Et qu’as-tu trouvé dans tes recherches ?
Au cours des premières années, les gens s’amélioraient considérablement par rapport à l’état de l’art ou aux meilleures performances de l’année précédente. Cette année, dans la majorité des repères, nous avons constaté des progrès minimes au point que nous avons décidé de ne pas en inclure certains dans le rapport. Par exemple, le meilleur système de classification d’images sur ImageNet en 2021 avait un taux de précision de 91 % ; 2022 n’a vu qu’une amélioration de 0,1 point de pourcentage.
On assiste donc à une saturation de ces benchmarks, il n’y a tout simplement pas vraiment d’amélioration à apporter.
De plus, bien que certains repères n’atteignent pas la plage de précision de 90 %, ils dépassent la ligne de base humaine. Par exemple, le Visual Question Answering Challenge teste les systèmes d’IA avec des questions textuelles ouvertes sur les images. Cette année, le modèle le plus performant a atteint une précision de 84,3 %. La ligne de base humaine est d’environ 80 %.
Qu’est-ce que cela signifie pour les chercheurs ?
Ce qu’il faut retenir pour moi, c’est que nous avons peut-être besoin de repères plus récents et plus complets pour nous évaluer. Une autre façon d’y penser est la suivante : nos outils d’IA ne sont pas exactement ce que nous voudrions qu’ils soient : ils donnent de fausses informations, ils créent des images sexistes. La question devient, si les repères sont censés nous aider à atteindre un objectif, quel est cet objectif ? Comment voulons-nous travailler avec l’IA et comment voulons-nous que l’IA travaille avec nous ?
Peut-être avons-nous besoin de critères de référence plus complets – à l’heure actuelle, les critères de référence testent principalement par rapport à un seul objectif. Mais alors que nous nous dirigeons vers des outils d’IA qui intègrent la vision, le langage, etc., avons-nous besoin de références qui nous aident à comprendre les compromis entre précision et biais ou toxicité, par exemple ? Pouvons-nous considérer davantage de facteurs sociaux? Beaucoup de choses ne peuvent pas être mesurées à l’aide de repères quantitatifs. Je pense que c’est l’occasion de réévaluer ce que nous attendons de ces outils.

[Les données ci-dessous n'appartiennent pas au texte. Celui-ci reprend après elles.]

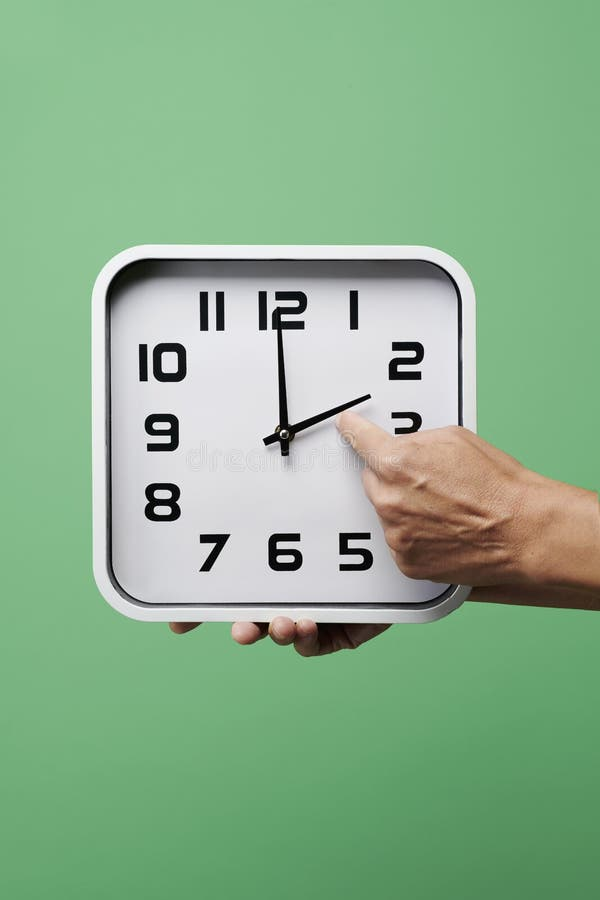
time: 2:00
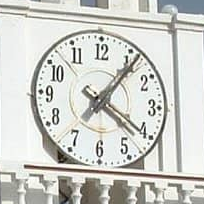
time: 4:06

Les chercheurs commencent-ils déjà à construire de meilleurs benchmarks ?
Étant à Stanford HAI, qui abrite le Centre de recherche sur les modèles de fondation, je peux citer HELM. HELM, développé par des chercheurs du CRFM, examine plusieurs scénarios et plusieurs tâches et est plus complet que les références que nous avons vues dans le passé. Il prend en compte non seulement la précision, mais aussi l’équité, la toxicité, l’efficacité, la robustesse, etc.
Ce n’est qu’un exemple. Mais nous avons besoin de plus de ces approches. Parce que les repères guident la direction du développement de l’IA, ils doivent s’aligner davantage sur la façon dont nous, en tant qu’humains et en tant que société, voulons interagir avec ces outils.